Provided passage:
- - -

Event handling systems are ready. What you have to do last is to add a listener
component to entities that want to know events occurrence.

`typescript
const eid = addEntity(world);
addComponent(world, EventListener, eid);
`

$3

Different input devices, such as mice, touch panels, and VR controllers, have
a variety of triggers, such as clicks, touches, and button presses. In some
cases, we may want to perform the same processing for triggers from different
devices. For example, we may want to process the left click of a mouse, the
single-finger touch of a touch panel, and the button press of a VR controller
events with the same processing. However, if we write the same processing for
each of these input events, it will lead to duplicate code and poor
maintainability.

- - -

Record excerpts:
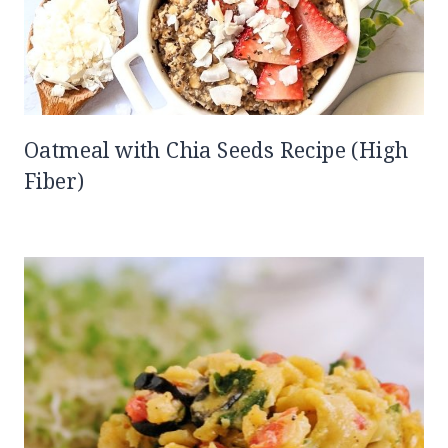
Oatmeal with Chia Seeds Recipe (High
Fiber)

- - -

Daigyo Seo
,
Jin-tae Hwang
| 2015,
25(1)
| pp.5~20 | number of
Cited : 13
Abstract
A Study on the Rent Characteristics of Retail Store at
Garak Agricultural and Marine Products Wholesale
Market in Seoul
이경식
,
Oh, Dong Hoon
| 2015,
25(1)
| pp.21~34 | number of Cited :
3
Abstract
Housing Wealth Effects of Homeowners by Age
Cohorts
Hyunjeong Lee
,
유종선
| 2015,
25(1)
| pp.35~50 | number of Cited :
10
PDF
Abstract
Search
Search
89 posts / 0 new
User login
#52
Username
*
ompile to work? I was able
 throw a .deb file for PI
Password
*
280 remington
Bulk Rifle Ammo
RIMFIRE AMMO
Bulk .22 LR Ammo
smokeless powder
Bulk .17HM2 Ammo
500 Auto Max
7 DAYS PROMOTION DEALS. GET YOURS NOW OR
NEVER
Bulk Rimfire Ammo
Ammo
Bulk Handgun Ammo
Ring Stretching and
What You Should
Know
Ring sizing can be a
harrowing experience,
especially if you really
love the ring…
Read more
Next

- - -

Work instructions:
[a] Decide whether each statement agrees with the event-handling passage: (i) a listener component is added to entities that want to know when events occur; (ii) writing the same processing for each input event improves maintainability; (iii) the triggers of input devices include button presses. For each, answer yes or no and quote the deciding words from the passage.
[b] Write the next paragraph of the event-handling passage, starting after its final sentence about duplicate code and poor maintainability.

Answer list:
[a]
(i) Yes: "add a listener component to entities that want to know events occurrence."
(ii) No: "it will lead to duplicate code and poor maintainability."
(iii) Yes: "a variety of triggers, such as clicks, touches, and button presses"

[b]
Tiny Web Metaverse provides an abstract concept called InputSource to unify
multiple types of triggers. We can reduce duplicate code by writing processing
for InputSource events as follows:

`typescript
import {
defineQuery,
IWorld
} from "bitecs";
import {
FirstSourceInteractionTriggerEvent
} from "@tiny-web-metaverse/client/src";

const triggerQuery = defineQuery([FirstSourceInteractionTriggerEvent]);

export const fooSystem = (world: IWorld): void => {
triggerQuery(world).forEach(eid => {
...
});
};
`

For example, a mouse often has two buttons, left and right. There are multiple
InputSources, such as FirstSource, SecondSource, and so on, to
distinguish between different types of triggers.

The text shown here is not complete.